→ **Extracted material**:
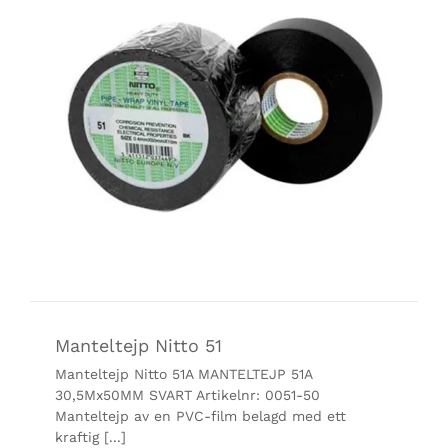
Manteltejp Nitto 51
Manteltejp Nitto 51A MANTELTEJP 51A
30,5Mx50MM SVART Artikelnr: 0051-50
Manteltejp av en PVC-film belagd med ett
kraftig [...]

---

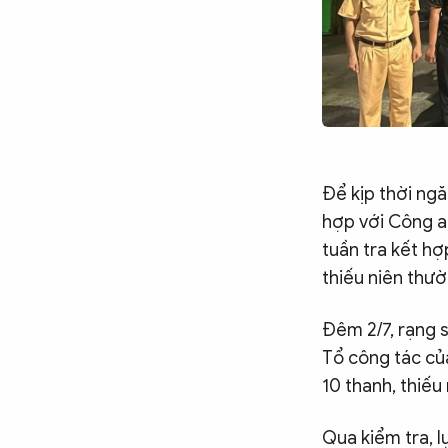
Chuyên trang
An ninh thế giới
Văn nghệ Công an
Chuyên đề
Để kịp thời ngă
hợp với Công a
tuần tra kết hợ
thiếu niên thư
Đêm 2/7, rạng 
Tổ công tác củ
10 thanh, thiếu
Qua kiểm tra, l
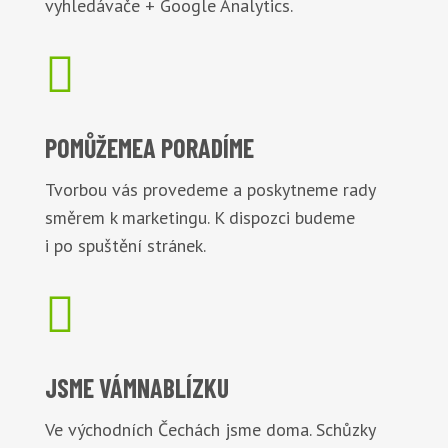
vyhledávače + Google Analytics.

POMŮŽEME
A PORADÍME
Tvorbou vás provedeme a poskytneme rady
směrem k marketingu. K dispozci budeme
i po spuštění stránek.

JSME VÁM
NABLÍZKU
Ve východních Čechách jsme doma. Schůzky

--

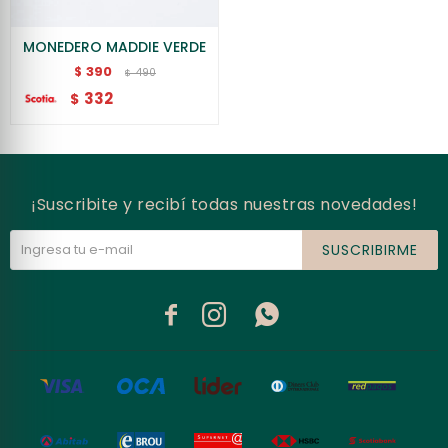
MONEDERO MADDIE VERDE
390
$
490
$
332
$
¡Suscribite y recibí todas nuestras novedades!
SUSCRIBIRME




→ **To do**: What is needed is each line of the entries that contains the word "Manteltejp".

→ **Response below**:
Manteltejp Nitto 51
Manteltejp Nitto 51A MANTELTEJP 51A
Manteltejp av en PVC-film belagd med ett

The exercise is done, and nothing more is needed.